Deutsche Medien sprechen immer wieder von den „rechtspopulistischen“ Schwedendemokraten. Liegen sie mit dieser Verortung richtig? Welche Definition würde zur Alternative für Schweden passen?

Kasselstrand: Zum Teil paßt  der Begriff. Die Schwedendemokraten haben die Massenzuwanderung thematisiert und waren vormals Gegner des Establishments. Mit jedem Tag verlassen sie doch ihre Position des Außenseiters. Wir füllen dieses Vakuum. Es läßt sich aber darüber streiten, ob wir rechts sind. Doch in erster Linie wollen wir sachlich und unideologisch die Probleme angehen und Lösungen anbieten. Ob das rechts ist, weiß ich nicht, aber links sind wir sicherlich nicht.

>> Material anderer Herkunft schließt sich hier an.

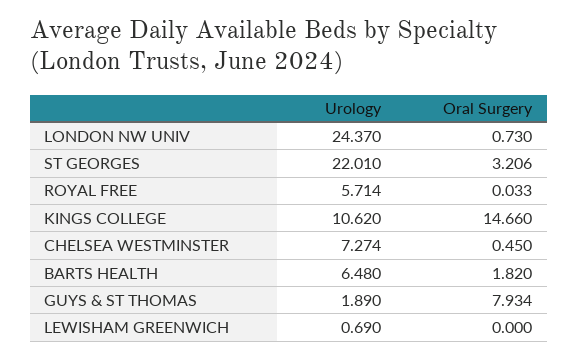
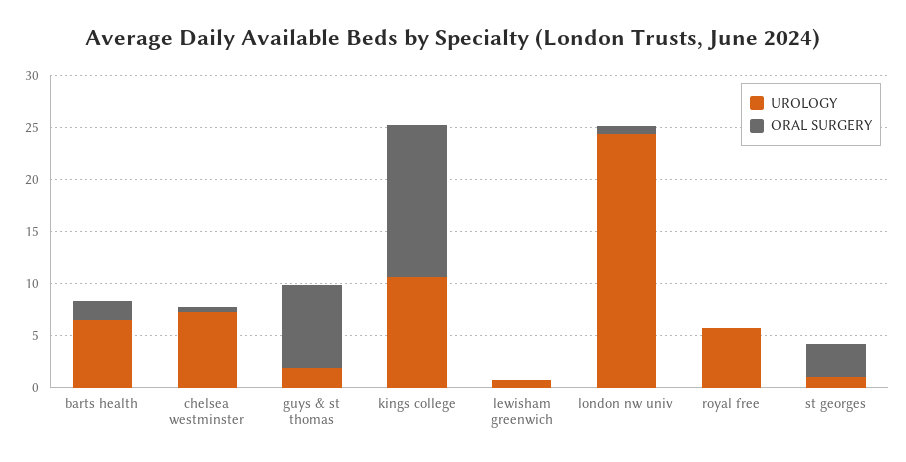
  {
    "Urology": {
      "LONDON NW UNIV": 24.37,
-     "ST GEORGES": 22.01,
+     "ST GEORGES": 1,
      "ROYAL FREE": 5.714,
      "KINGS COLLEGE": 10.62,
      "CHELSEA WESTMINSTER": 7.274,
      "BARTS HEALTH": 6.48,
      "GUYS & ST THOMAS": 1.89,
      "LEWISHAM GREENWICH": 0.69
    },
    "Oral Surgery": {
      "LONDON NW UNIV": 0.73,
      "ST GEORGES": 3.206,
      "ROYAL FREE": 0.033,
      "KINGS COLLEGE": 14.66,
      "CHELSEA WESTMINSTER": 0.45,
      "BARTS HEALTH": 1.82,
      "GUYS & ST THOMAS": 7.934,
      "LEWISHAM GREENWICH": 0
    }
  }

Welche Chancen sehen Sie für eine neue Rechtsfraktion nach der EU-Wahl im Mai 2019? Wird eine schwedische Partei dabei sein?

Kasselstrand: Wir sind zuversichtlich, die Vier-Prozent-Hürde überspringen zu können. Dann werden wir im Gegensatz zu den Schwedendemokraten mit Begeisterung den Kontakt mit Parteien wie zum Beispiel der FPÖ suchen. Wir werden ein verläßlicher Partner sein. Wir sind stolz darauf, Schweden, Skandinavier und Europäer zu sein. Dieses Erbe gibt uns eine Geschichte und gleichzeitig eine Verantwortung für die Zukunft des Kontinents. 






Gustav Kasselstrand, Jahrgang 1987, war von 2011 bis 2015 Vorsitzender des Jugendverbands der Schwedendemokraten (SDU) sowie und deren Parteisekretär. 2015 wurde er sowie SDU-Generalsekretär William Hahne aus der Partei ausgeschlossen. Der Vorwurf lautete, er habe Kontakte zu „externen extremistischen Parteien“. Dies hätte zum Ziel, die „ideologische Position der Mutterpartei zu ändern“. Zusammen mit Hahne gründete er im März 2018 die Alternative für Schweden.